▽
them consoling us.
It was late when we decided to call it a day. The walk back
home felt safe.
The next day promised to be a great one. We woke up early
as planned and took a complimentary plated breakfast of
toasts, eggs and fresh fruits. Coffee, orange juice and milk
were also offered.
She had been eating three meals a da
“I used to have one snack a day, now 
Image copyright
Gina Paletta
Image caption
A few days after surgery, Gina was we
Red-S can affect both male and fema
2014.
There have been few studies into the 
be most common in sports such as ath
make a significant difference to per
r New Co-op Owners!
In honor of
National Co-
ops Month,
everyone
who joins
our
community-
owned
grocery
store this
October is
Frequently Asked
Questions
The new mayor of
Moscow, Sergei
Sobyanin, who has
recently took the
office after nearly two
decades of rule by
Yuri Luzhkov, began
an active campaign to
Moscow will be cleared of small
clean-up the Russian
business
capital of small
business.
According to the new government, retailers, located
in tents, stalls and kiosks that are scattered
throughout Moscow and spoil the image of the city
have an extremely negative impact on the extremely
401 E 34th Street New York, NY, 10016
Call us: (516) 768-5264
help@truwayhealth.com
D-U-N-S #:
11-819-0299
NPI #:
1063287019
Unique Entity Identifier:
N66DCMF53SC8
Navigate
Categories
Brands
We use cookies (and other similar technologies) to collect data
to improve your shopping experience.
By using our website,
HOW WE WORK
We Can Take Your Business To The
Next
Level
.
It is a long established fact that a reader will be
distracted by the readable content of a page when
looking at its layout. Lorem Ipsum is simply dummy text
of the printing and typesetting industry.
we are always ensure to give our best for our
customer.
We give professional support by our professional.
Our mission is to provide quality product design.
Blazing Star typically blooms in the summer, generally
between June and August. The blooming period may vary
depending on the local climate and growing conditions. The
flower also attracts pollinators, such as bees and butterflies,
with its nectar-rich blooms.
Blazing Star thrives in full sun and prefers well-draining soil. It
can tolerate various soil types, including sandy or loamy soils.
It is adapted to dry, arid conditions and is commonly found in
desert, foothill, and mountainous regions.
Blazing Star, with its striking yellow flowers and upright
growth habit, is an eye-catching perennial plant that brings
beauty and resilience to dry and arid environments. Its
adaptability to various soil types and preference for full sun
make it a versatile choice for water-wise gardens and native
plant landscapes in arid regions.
△
• Your objective:
Locate each line in the records that contains the word "have", and copy those lines out in full.

• Response to this exercise:
“I used to have one snack a day, now 
There have been few studies into the 
have an extremely negative impact on the extremely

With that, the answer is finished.